→ Your instructions
Among the records, how many lines contain "down"? Only the number is needed.

→ Provided entries
——————————

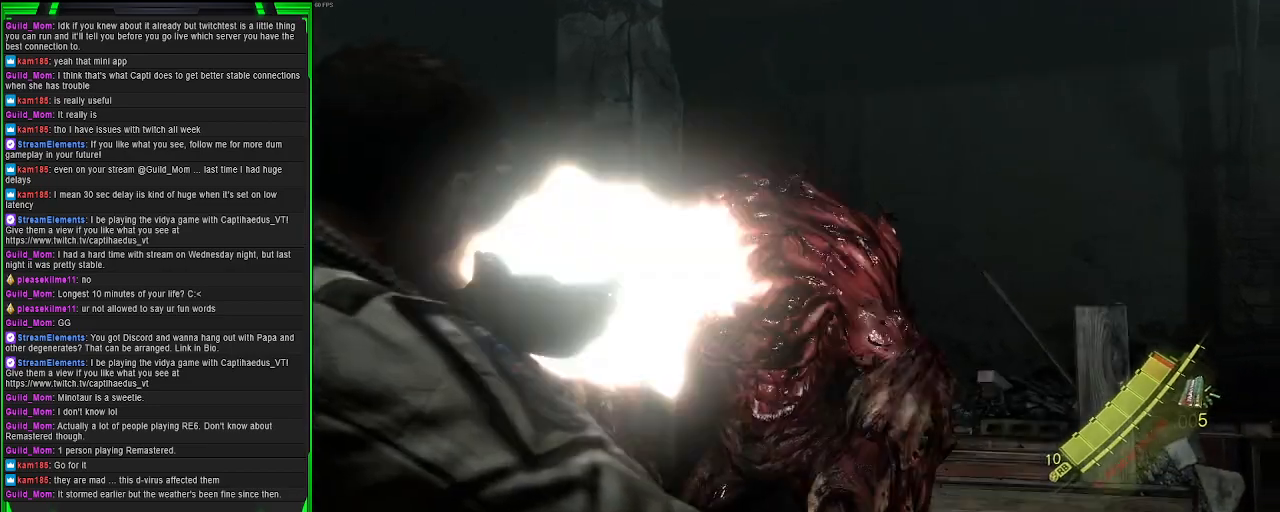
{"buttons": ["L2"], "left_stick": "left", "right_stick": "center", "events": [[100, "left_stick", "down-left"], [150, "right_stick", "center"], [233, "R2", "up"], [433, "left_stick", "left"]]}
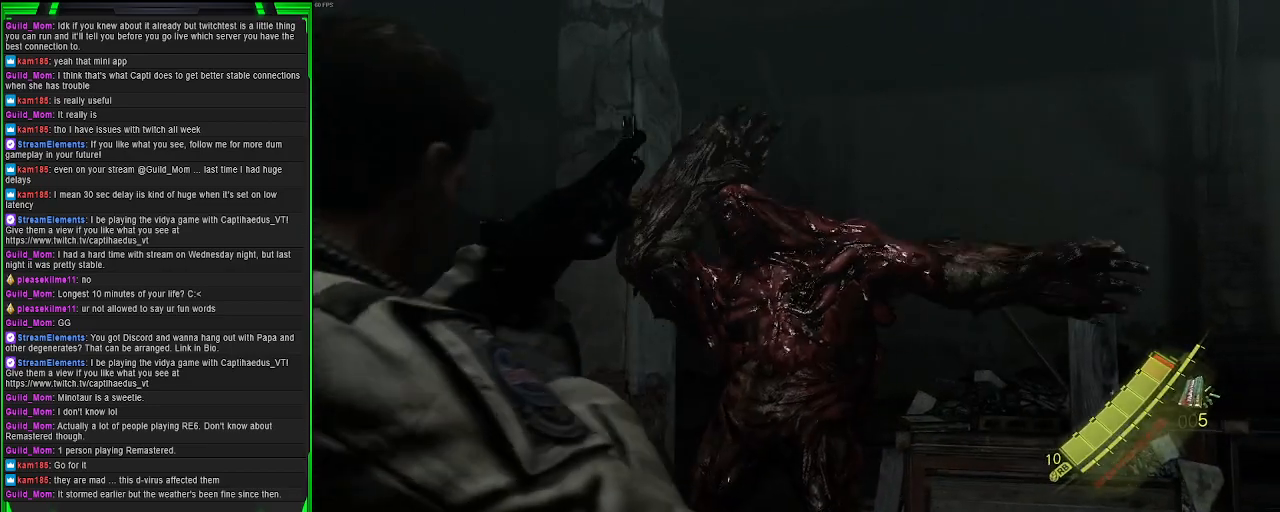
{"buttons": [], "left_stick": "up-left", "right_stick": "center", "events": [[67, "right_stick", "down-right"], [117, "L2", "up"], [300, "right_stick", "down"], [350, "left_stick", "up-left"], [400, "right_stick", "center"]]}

——————————

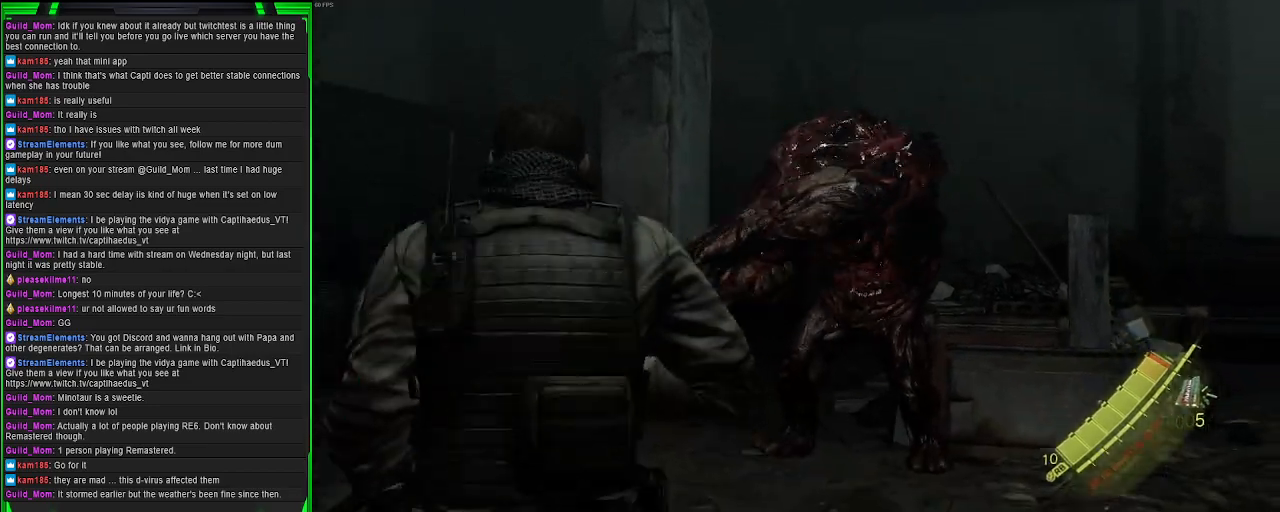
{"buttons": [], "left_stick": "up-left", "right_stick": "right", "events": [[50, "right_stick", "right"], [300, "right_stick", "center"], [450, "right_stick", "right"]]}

——————————

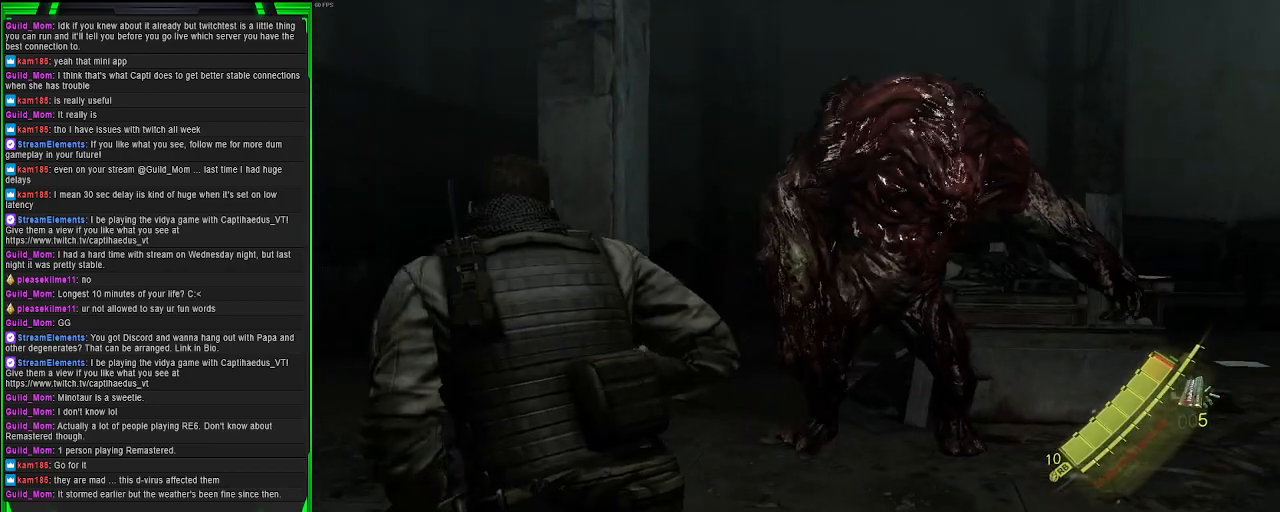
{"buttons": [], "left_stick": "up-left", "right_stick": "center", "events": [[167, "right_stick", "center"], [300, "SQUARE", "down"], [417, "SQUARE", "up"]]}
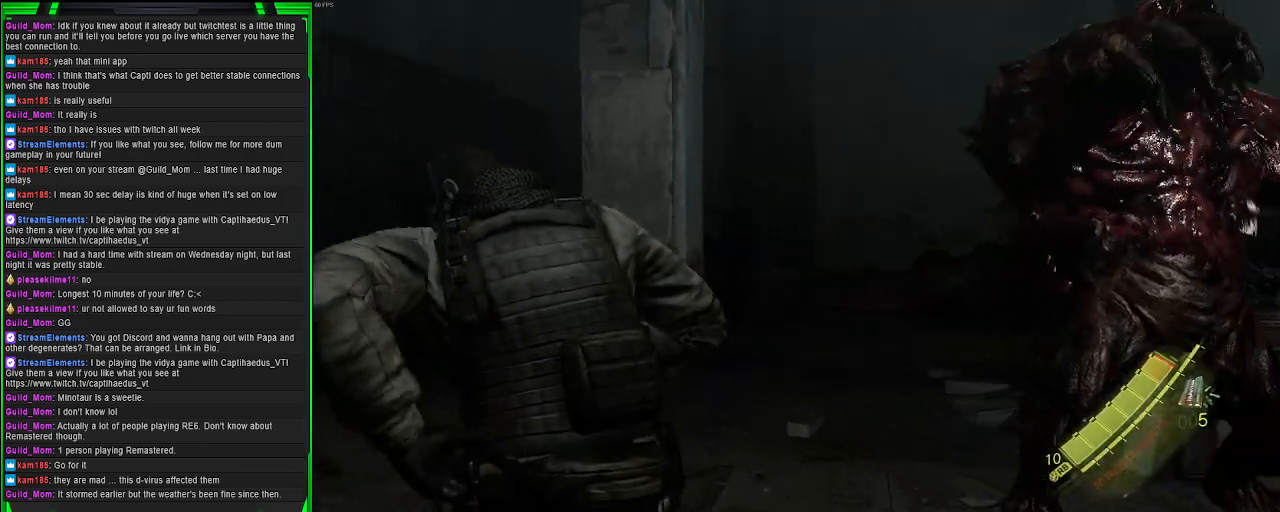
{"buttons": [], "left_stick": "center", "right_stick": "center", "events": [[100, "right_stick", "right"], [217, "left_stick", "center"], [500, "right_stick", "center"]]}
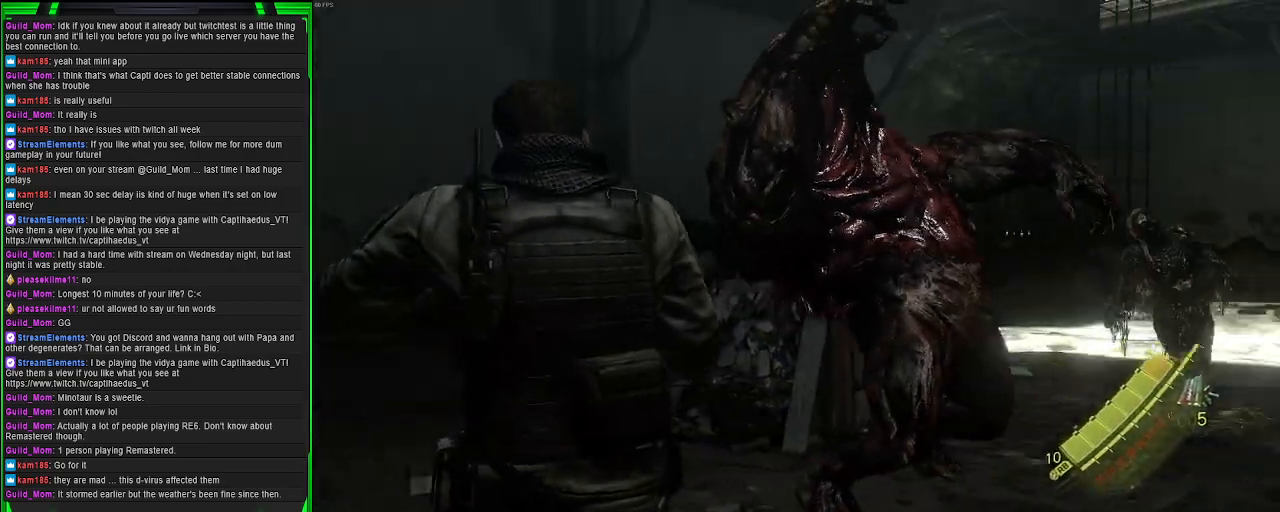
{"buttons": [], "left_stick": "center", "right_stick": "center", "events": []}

——————————

→ Reply to the exercise
3